Efficient Curried Application

I just wanted to jot down some thoughts on compiling eval/apply curried application using an efficient register-based calling convention. This translation is actually quite simple once you get the trick. Leroy's Zinc abstract machine showed the way: evaluate arguments right-to-left instead of the typical left-to-right. The ZAM wrote these arguments to a stack, but in our case we want them to go to the register file first.

So we evaluate arguments right-to-left and write them into registers left-to-right, ie. argN goes in reg0, argN-1 goes to reg 1, ... arg0 goes to regN. At some threshold, we'll run out of registers. If your program is in direct-style with a stack, this threshold is often defined by the callee-save registers of the native calling convention. If your program is in CPS form, then you can use the entire register file.

Once you run out of registers, you have to spill the remaining arguments to the stack. However, the stack is simply a register pointing to some base address from which all other values are accessed by an offset from that base. But so is the closure record! If you lay out your closure record in memory so it has the same layout as the stack frame would, then you can just treat it like a small stack. This can save many memory access operations moving data between closures and registers.

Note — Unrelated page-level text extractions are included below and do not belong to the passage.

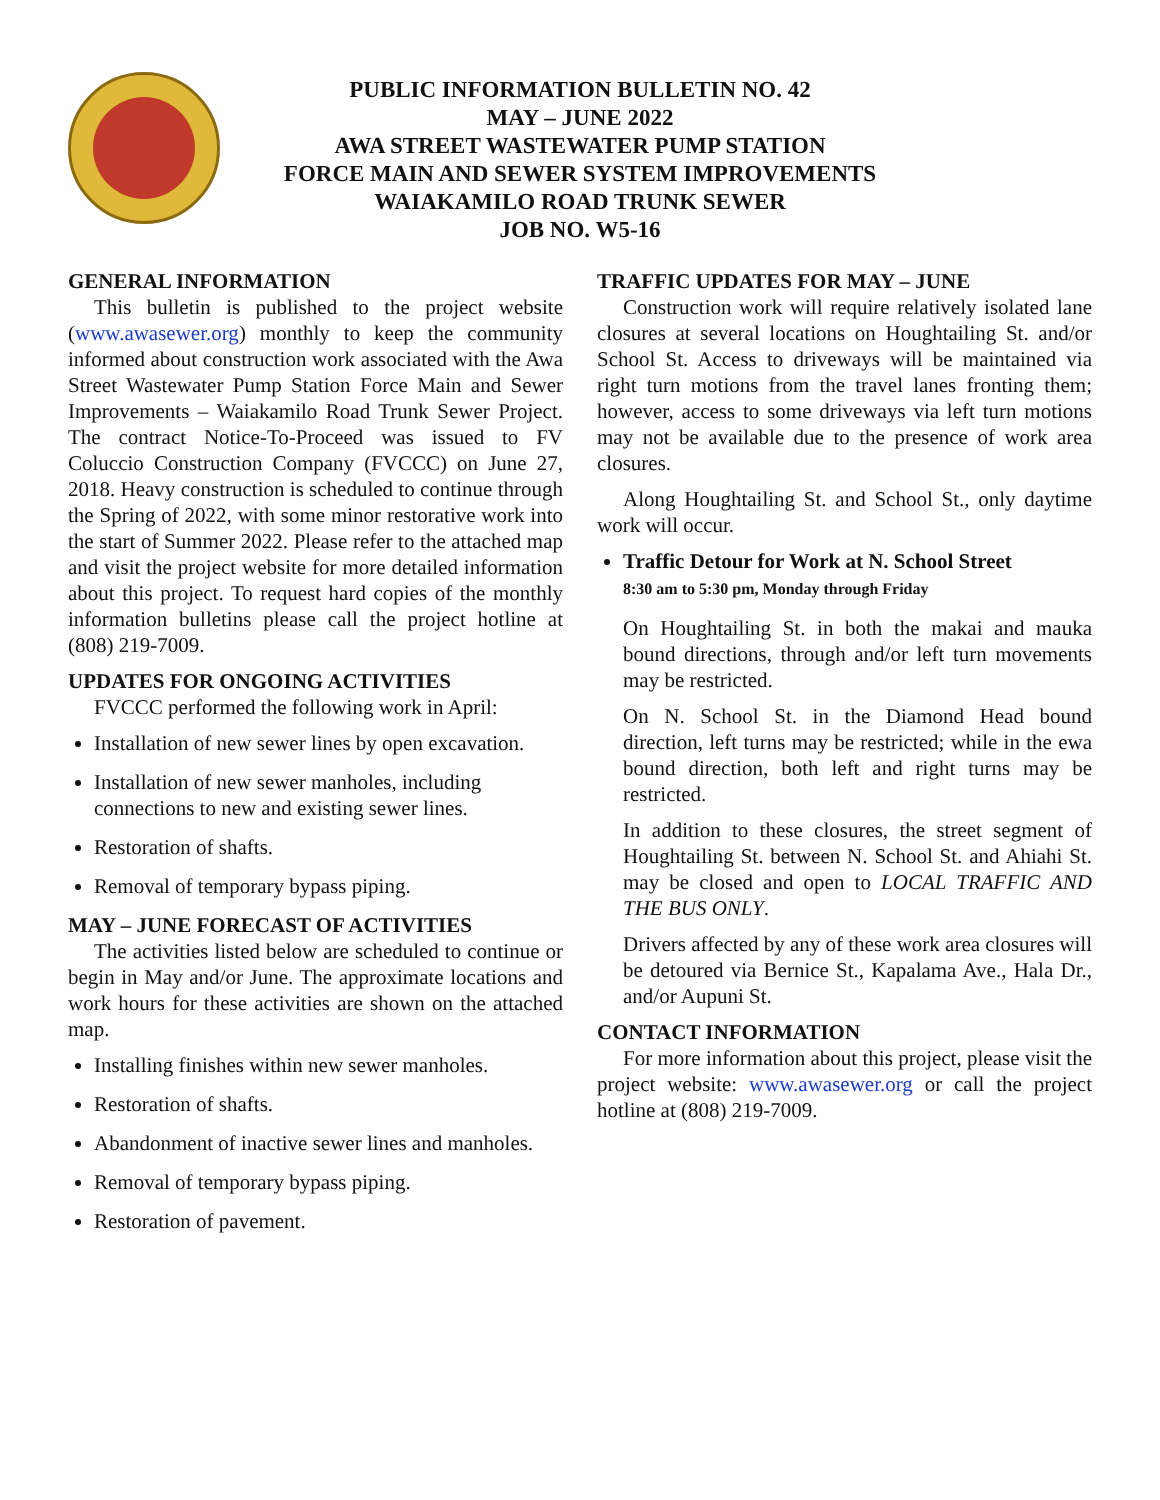PUBLIC INFORMATION BULLETIN NO. 42
MAY – JUNE 2022
AWA STREET WASTEWATER PUMP STATION
FORCE MAIN AND SEWER SYSTEM IMPROVEMENTS
WAIAKAMILO ROAD TRUNK SEWER
JOB NO. W5-16
GENERAL INFORMATION
This bulletin is published to the project website (www.awasewer.org) monthly to keep the community informed about construction work associated with the Awa Street Wastewater Pump Station Force Main and Sewer Improvements – Waiakamilo Road Trunk Sewer Project. The contract Notice-To-Proceed was issued to FV Coluccio Construction Company (FVCCC) on June 27, 2018. Heavy construction is scheduled to continue through the Spring of 2022, with some minor restorative work into the start of Summer 2022. Please refer to the attached map and visit the project website for more detailed information about this project. To request hard copies of the monthly information bulletins please call the project hotline at (808) 219-7009.
UPDATES FOR ONGOING ACTIVITIES
FVCCC performed the following work in April:
Installation of new sewer lines by open excavation.
Installation of new sewer manholes, including connections to new and existing sewer lines.
Restoration of shafts.
Removal of temporary bypass piping.
MAY – JUNE FORECAST OF ACTIVITIES
The activities listed below are scheduled to continue or begin in May and/or June. The approximate locations and work hours for these activities are shown on the attached map.
Installing finishes within new sewer manholes.
Restoration of shafts.
Abandonment of inactive sewer lines and manholes.
Removal of temporary bypass piping.
Restoration of pavement.
TRAFFIC UPDATES FOR MAY – JUNE
Construction work will require relatively isolated lane closures at several locations on Houghtailing St. and/or School St. Access to driveways will be maintained via right turn motions from the travel lanes fronting them; however, access to some driveways via left turn motions may not be available due to the presence of work area closures.
Along Houghtailing St. and School St., only daytime work will occur.
Traffic Detour for Work at N. School Street
8:30 am to 5:30 pm, Monday through Friday
On Houghtailing St. in both the makai and mauka bound directions, through and/or left turn movements may be restricted.
On N. School St. in the Diamond Head bound direction, left turns may be restricted; while in the ewa bound direction, both left and right turns may be restricted.
In addition to these closures, the street segment of Houghtailing St. between N. School St. and Ahiahi St. may be closed and open to LOCAL TRAFFIC AND THE BUS ONLY.
Drivers affected by any of these work area closures will be detoured via Bernice St., Kapalama Ave., Hala Dr., and/or Aupuni St.
CONTACT INFORMATION
For more information about this project, please visit the project website: www.awasewer.org or call the project hotline at (808) 219-7009.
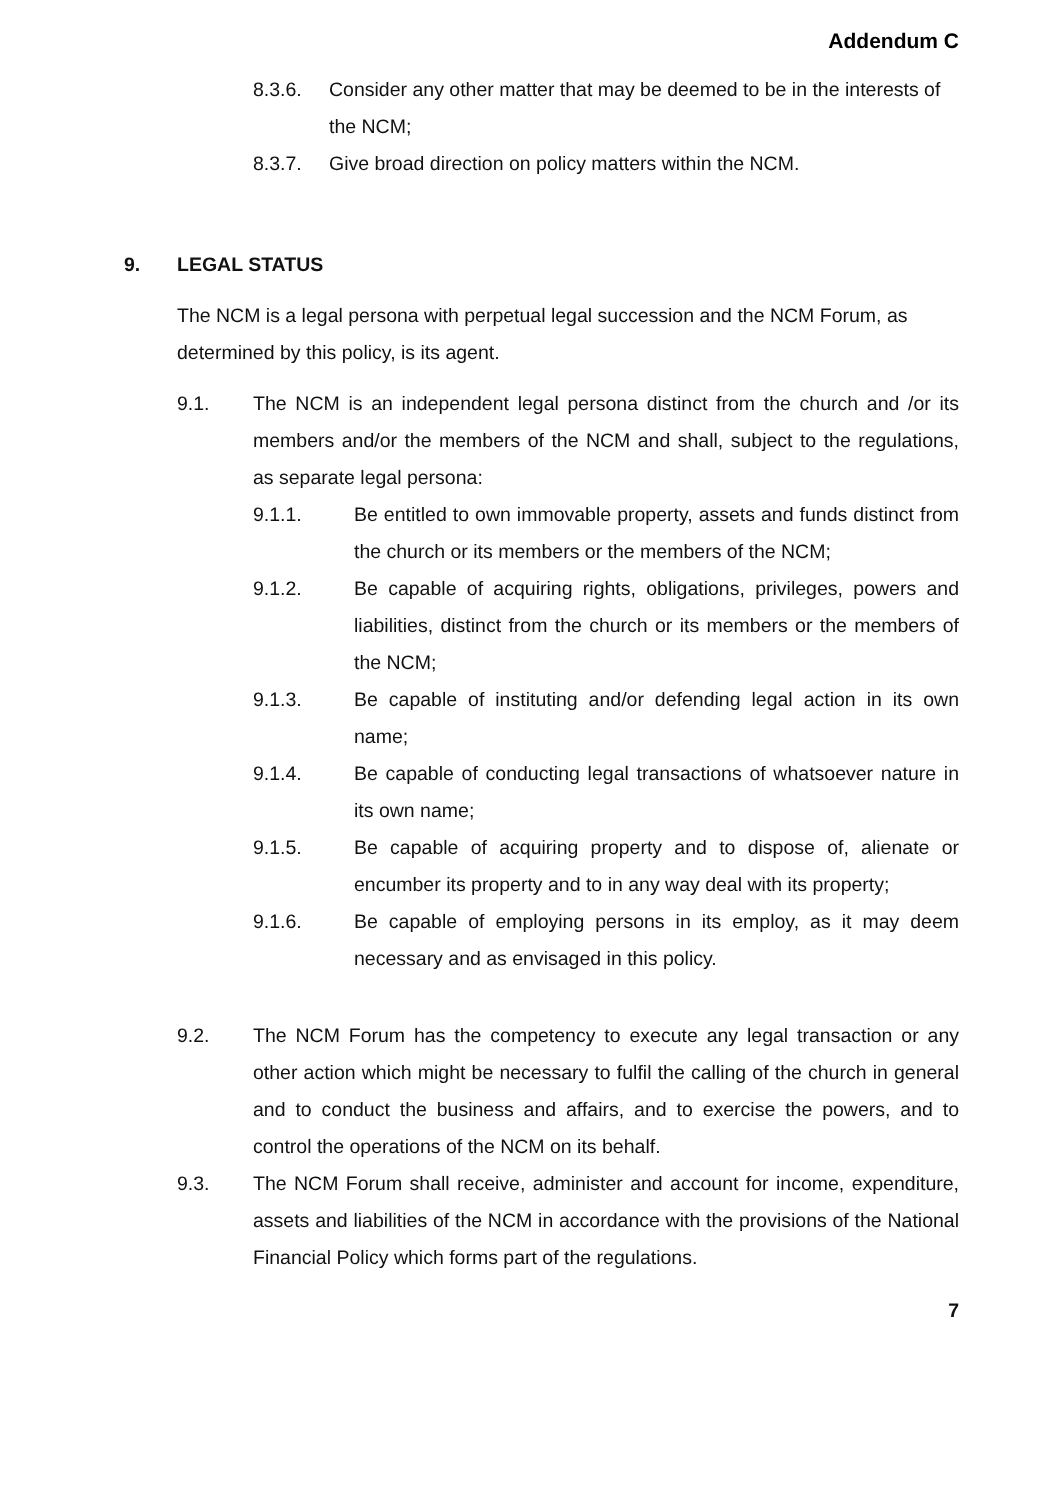Addendum C
8.3.6. Consider any other matter that may be deemed to be in the interests of the NCM;
8.3.7. Give broad direction on policy matters within the NCM.
9. LEGAL STATUS
The NCM is a legal persona with perpetual legal succession and the NCM Forum, as determined by this policy, is its agent.
9.1. The NCM is an independent legal persona distinct from the church and /or its members and/or the members of the NCM and shall, subject to the regulations, as separate legal persona:
9.1.1. Be entitled to own immovable property, assets and funds distinct from the church or its members or the members of the NCM;
9.1.2. Be capable of acquiring rights, obligations, privileges, powers and liabilities, distinct from the church or its members or the members of the NCM;
9.1.3. Be capable of instituting and/or defending legal action in its own name;
9.1.4. Be capable of conducting legal transactions of whatsoever nature in its own name;
9.1.5. Be capable of acquiring property and to dispose of, alienate or encumber its property and to in any way deal with its property;
9.1.6. Be capable of employing persons in its employ, as it may deem necessary and as envisaged in this policy.
9.2. The NCM Forum has the competency to execute any legal transaction or any other action which might be necessary to fulfil the calling of the church in general and to conduct the business and affairs, and to exercise the powers, and to control the operations of the NCM on its behalf.
9.3. The NCM Forum shall receive, administer and account for income, expenditure, assets and liabilities of the NCM in accordance with the provisions of the National Financial Policy which forms part of the regulations.
7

Suppose our register spill threshold is 2 registers (reg0 and reg1), with a third register left for the remaining arguments (reg2), and consider the following C-style function:

int foo(int x, void *y, int z);

Here we have three arguments, one of which will need to be spilled to the stack since we can only allocate two when calling foo. Arguments z and y will go in registers, while argument x will go on the stack. However, the compilation of foo will require a certain layout in memory for optimal efficiency as well (assuming 32-bit pointers):

foo_papp2:
  loadi reg0, reg2 // reg0 = *reg2
  sub1 reg2, 4     // reg2 += sizeof(int)
foo_papp1:
  loadi reg1, reg2 // reg1 = *reg2
  sub1 reg2, 4     // reg2 += sizeof(void*)
foo:
  ...              // foo: reg0=arg2, reg1=arg1, reg2=&struct{arg0}

Hopefully the pseudo-assembly is clear. Function foo gets "prologues", one per argument which is used for partial applications. Each prologue loads an argument from the "stack"/closure record into the registers and decrements the pointer so it points to the next argument. By the time all the registers are used up, you should have exactly the "stack frame" that you need left, and the registers-passed arguments are all in their proper place.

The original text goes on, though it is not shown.